I spent the entire evening, and most of the subsequent three weeks, watching videos on a new platform called YouTube and reading pamphlets, all on how to train a puppy. I bought carefully-researched toys and the best dog food. I got up early to take her on morning walks, and walked her again two hours later, before leaving for work. We hired a dogwalker who fell in love with Venus the moment they met and who agreed to stop by our home once a day to spend thirty minutes walking Venus and playing with her. Venus, in turn, resisted everything but the lavish attention. She resisted her leash. She resisted her crate training. She resisted walks beyond the front lawn. And, she vigorously resisted being trained to relieve herself outside! Our dogwalker would later reveal that, for two months, she would enter our home to the stench of Venus’ crate, covered with dog waste, top to bottom! Venus would also be covered. She would become so enraged at the indignity of being left in a crate that she would lose control, eliminate waste from every possible orifice, and then jump up and down, unwittingly covering herself in it. Venus was stark-raving, puppy-barkingly mad. We knew she did this in the evening before we arrived home. We were not aware that she also created this spectacle for the dogwalker!

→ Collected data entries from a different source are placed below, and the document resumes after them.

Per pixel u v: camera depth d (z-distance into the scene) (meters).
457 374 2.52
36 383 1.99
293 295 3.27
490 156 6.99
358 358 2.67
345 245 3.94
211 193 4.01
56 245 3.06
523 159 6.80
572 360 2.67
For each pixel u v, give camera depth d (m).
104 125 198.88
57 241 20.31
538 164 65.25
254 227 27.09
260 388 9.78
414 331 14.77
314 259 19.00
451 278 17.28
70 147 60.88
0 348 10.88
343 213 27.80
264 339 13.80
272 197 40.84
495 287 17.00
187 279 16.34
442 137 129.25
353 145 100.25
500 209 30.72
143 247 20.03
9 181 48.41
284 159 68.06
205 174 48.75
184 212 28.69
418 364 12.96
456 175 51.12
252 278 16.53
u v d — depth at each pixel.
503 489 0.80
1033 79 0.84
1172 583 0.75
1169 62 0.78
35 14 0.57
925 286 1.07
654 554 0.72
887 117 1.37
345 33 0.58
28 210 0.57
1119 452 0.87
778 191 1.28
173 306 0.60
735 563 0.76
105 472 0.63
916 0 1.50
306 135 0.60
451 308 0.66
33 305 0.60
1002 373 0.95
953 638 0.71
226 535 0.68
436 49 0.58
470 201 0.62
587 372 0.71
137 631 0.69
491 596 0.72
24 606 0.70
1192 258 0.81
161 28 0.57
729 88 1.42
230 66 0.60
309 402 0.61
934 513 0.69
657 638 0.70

Equal to Venus’ disdain for the crate, were her feelings of contempt for her leash. She would turn and chew it, bite it and tug at it. She would plant her paws firmly and attempt to work the halo of the leash over her fuzzy ears. She was still pulling away from me, and I was still holding on tightly. After the first two months, Venus eventually relented and accepted her crate. It might have been the treats we left inside of it. She also began to relieve herself exclusively outside. It might have been the two early morning walks, the now one-hour break with her dogwalker in the afternoon, and the three evening walks. In short, Venus trained us.

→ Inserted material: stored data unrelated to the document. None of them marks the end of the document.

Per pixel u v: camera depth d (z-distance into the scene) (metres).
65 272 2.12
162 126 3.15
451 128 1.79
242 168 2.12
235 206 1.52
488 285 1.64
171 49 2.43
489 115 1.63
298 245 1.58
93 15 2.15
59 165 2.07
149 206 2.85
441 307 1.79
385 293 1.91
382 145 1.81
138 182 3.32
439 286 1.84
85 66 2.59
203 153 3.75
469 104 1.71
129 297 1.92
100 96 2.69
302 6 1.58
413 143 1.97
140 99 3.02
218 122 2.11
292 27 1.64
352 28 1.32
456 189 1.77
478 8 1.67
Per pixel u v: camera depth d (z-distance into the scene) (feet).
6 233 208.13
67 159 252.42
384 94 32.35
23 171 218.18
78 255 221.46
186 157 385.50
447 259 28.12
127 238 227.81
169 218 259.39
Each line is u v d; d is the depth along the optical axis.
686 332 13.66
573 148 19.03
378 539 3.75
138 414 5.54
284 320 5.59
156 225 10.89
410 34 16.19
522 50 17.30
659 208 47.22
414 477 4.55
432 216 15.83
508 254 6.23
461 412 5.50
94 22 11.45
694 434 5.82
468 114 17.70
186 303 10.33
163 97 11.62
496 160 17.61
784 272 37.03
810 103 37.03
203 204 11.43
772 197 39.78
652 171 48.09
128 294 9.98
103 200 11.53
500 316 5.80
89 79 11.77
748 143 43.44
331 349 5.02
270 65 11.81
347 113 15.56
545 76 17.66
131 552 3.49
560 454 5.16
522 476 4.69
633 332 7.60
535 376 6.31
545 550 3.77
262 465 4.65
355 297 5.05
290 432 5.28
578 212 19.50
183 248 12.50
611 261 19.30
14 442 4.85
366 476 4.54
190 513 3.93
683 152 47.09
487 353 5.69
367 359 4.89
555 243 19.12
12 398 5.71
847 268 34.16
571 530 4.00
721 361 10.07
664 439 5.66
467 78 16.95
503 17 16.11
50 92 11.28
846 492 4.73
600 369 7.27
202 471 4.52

When our engagement ended, my fiancé, the parent who gave her the most freedom, gained custody of Venus. I hugged Venus goodbye, recognizing that she was in more capable hands. For three years, my hands had been closed tightly, hoping to never lose her. My fiancé, by contrast, parented Venus with open hands, off leash and with a far more relaxed approach. And, that was love: allowing Venus to choose to stay, existing as a whole person without forcing the family dog to participate in the process. Letting go of a relationship that had years earlier loosened its grip.